ACTION ITEM = In the listing below, find every line containing "elbow" and copy it out.
*** Opening INPUT ***
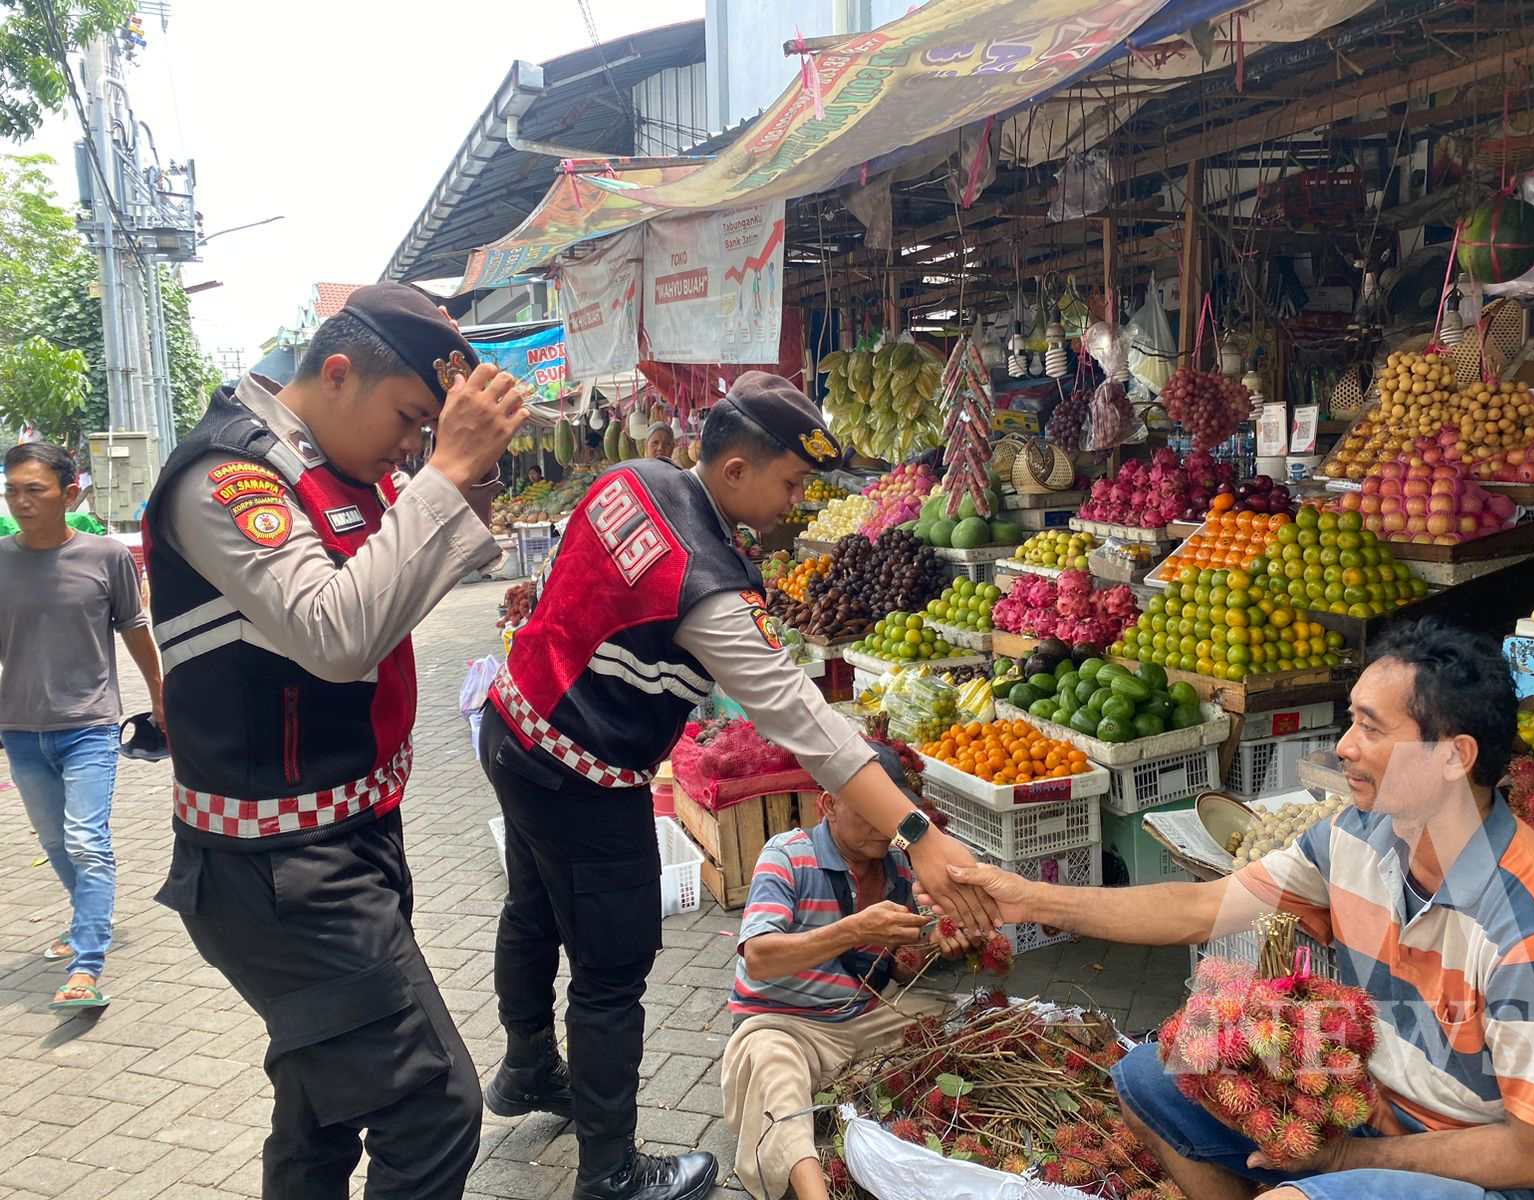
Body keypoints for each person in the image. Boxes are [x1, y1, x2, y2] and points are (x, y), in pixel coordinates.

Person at [479, 370, 997, 1200]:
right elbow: (804, 718)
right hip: (584, 773)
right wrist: (918, 833)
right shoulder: (707, 581)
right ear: (734, 472)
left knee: (534, 907)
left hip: (512, 727)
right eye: (791, 482)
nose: (796, 500)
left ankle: (527, 1066)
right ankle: (609, 1171)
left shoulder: (632, 480)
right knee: (613, 968)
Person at [942, 619, 1534, 1200]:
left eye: (1370, 727)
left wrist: (1347, 1159)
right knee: (1152, 1074)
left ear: (1454, 757)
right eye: (1351, 720)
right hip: (1383, 1110)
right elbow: (1199, 909)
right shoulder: (1356, 838)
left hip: (1506, 1176)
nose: (1342, 746)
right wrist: (1025, 898)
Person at [144, 283, 528, 1200]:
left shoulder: (336, 471)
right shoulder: (227, 476)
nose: (413, 445)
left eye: (427, 429)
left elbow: (391, 597)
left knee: (322, 1106)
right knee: (432, 1108)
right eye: (409, 418)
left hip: (343, 845)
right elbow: (336, 633)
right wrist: (441, 479)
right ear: (340, 372)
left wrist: (445, 486)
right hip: (279, 872)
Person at [720, 743, 972, 1200]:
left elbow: (892, 964)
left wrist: (937, 946)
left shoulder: (898, 866)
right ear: (828, 805)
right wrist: (852, 929)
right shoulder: (787, 855)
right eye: (867, 809)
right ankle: (813, 1190)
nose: (883, 824)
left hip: (862, 1016)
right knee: (773, 1065)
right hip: (783, 1022)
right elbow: (757, 956)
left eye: (889, 811)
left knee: (958, 1023)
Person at [0, 441, 163, 1011]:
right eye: (12, 489)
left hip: (89, 725)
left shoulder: (106, 557)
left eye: (34, 490)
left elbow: (135, 629)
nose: (21, 501)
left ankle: (85, 966)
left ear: (70, 493)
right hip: (18, 729)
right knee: (55, 842)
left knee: (85, 840)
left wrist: (162, 697)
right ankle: (88, 919)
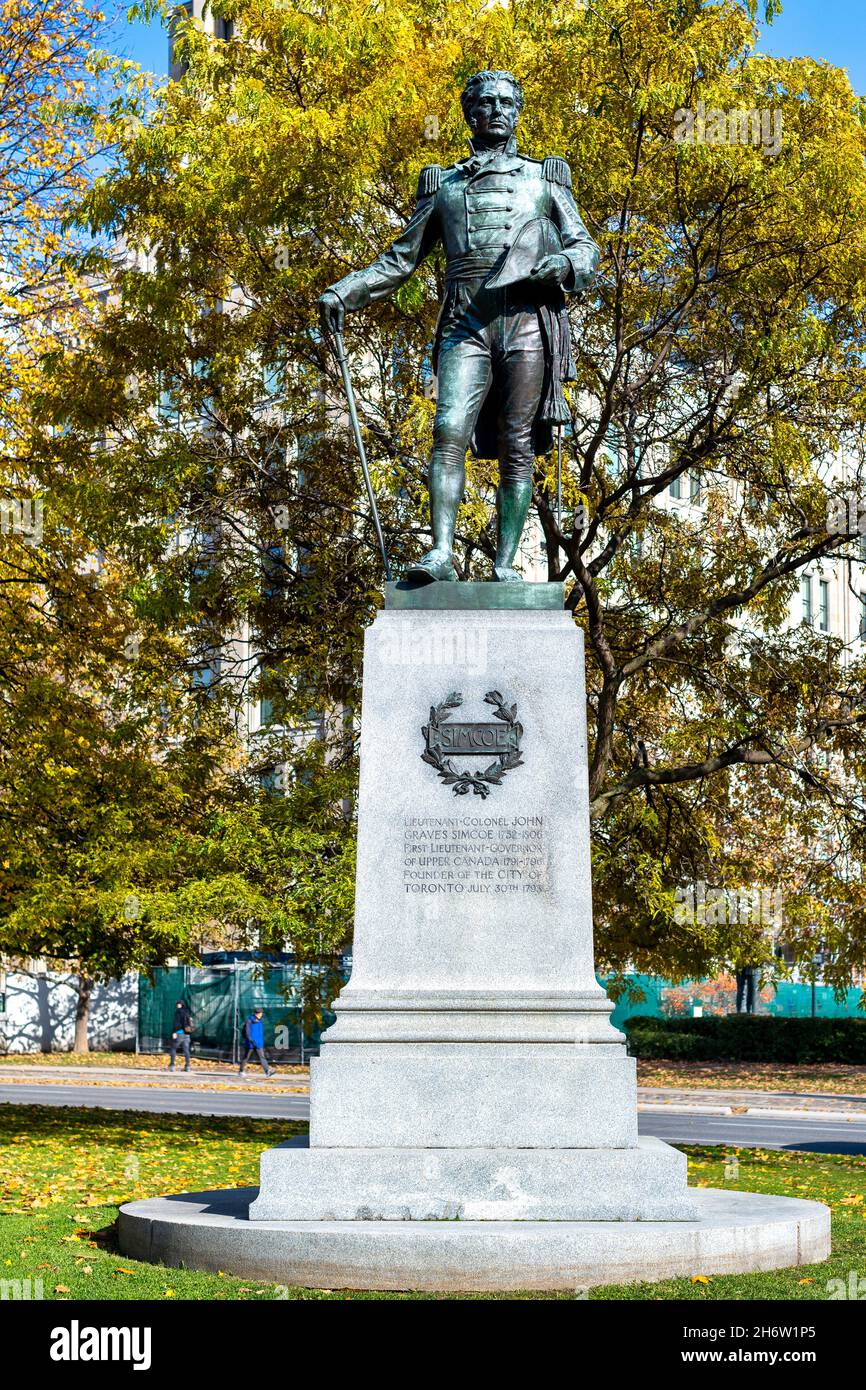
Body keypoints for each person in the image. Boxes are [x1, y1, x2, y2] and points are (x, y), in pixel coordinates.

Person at [318, 69, 599, 583]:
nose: (496, 110)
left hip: (526, 323)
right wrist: (345, 290)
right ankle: (441, 554)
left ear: (517, 111)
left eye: (506, 102)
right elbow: (398, 262)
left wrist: (565, 265)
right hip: (464, 322)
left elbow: (585, 246)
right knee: (448, 429)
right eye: (485, 103)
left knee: (517, 442)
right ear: (469, 114)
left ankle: (505, 565)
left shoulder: (545, 180)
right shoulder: (444, 185)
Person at [240, 1006, 273, 1077]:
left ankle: (267, 1072)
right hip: (250, 1043)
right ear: (255, 1014)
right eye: (259, 1013)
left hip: (259, 1043)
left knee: (262, 1057)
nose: (260, 1014)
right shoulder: (249, 1021)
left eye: (261, 1013)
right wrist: (251, 1040)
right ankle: (241, 1071)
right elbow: (247, 1032)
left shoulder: (260, 1021)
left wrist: (259, 1042)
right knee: (246, 1057)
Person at [168, 998, 193, 1071]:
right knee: (186, 1050)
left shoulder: (178, 1012)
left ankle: (172, 1066)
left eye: (178, 1004)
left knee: (173, 1048)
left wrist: (174, 1032)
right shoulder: (187, 1012)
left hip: (179, 1033)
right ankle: (187, 1066)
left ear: (180, 1005)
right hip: (187, 1034)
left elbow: (176, 1023)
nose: (177, 1005)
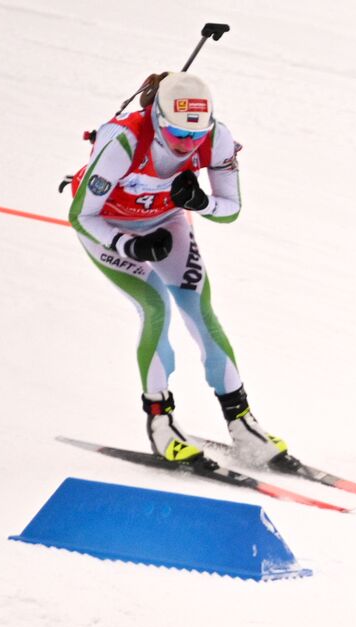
*** Closing INPUT ***
EXERCISE RESPONSE =
right elbow: (804, 718)
right elbow: (1199, 909)
left elbow: (391, 597)
right elbow: (336, 633)
left elbow: (892, 964)
right elbow: (757, 956)
left elbow: (135, 629)
right elbow: (398, 262)
left elbow: (585, 246)
right elbow: (247, 1032)
left elbow: (176, 1023)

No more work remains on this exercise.